EXERCISE PROMPT
Rewrite every line of the material below as a JSON list of strings, one string per line, skipping blank lines and leaving out the picture.

Data taken from a collection

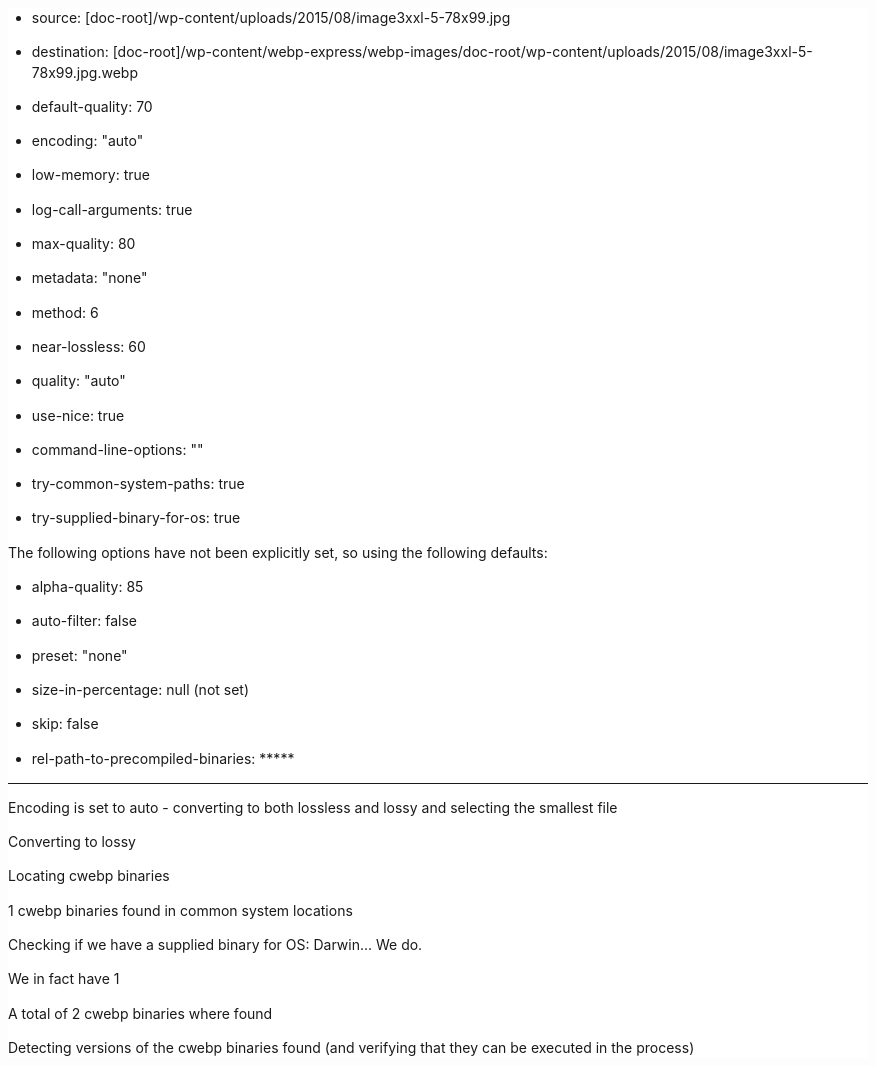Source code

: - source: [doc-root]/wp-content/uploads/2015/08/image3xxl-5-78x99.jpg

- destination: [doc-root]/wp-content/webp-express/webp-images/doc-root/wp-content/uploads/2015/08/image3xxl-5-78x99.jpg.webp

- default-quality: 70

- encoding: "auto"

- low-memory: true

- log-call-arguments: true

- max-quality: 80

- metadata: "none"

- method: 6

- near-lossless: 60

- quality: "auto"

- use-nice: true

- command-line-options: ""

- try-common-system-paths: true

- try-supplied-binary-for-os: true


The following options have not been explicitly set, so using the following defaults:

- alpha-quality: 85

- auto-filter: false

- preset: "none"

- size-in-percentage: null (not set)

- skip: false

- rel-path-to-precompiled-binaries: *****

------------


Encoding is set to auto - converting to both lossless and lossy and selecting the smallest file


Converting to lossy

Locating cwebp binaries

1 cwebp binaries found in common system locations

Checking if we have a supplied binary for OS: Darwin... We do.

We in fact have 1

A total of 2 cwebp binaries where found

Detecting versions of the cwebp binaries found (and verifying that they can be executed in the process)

WRITTEN SOLUTION
[
  "Source code",
  ": - source: [doc-root]/wp-content/uploads/2015/08/image3xxl-5-78x99.jpg",
  "- destination: [doc-root]/wp-content/webp-express/webp-images/doc-root/wp-content/uploads/2015/08/image3xxl-5-78x99.jpg.webp",
  "- default-quality: 70",
  "- encoding: \"auto\"",
  "- low-memory: true",
  "- log-call-arguments: true",
  "- max-quality: 80",
  "- metadata: \"none\"",
  "- method: 6",
  "- near-lossless: 60",
  "- quality: \"auto\"",
  "- use-nice: true",
  "- command-line-options: \"\"",
  "- try-common-system-paths: true",
  "- try-supplied-binary-for-os: true",
  "The following options have not been explicitly set, so using the following defaults:",
  "- alpha-quality: 85",
  "- auto-filter: false",
  "- preset: \"none\"",
  "- size-in-percentage: null (not set)",
  "- skip: false",
  "- rel-path-to-precompiled-binaries: *****",
  "------------",
  "Encoding is set to auto - converting to both lossless and lossy and selecting the smallest file",
  "Converting to lossy",
  "Locating cwebp binaries",
  "1 cwebp binaries found in common system locations",
  "Checking if we have a supplied binary for OS: Darwin... We do.",
  "We in fact have 1",
  "A total of 2 cwebp binaries where found",
  "Detecting versions of the cwebp binaries found (and verifying that they can be executed in the process)"
]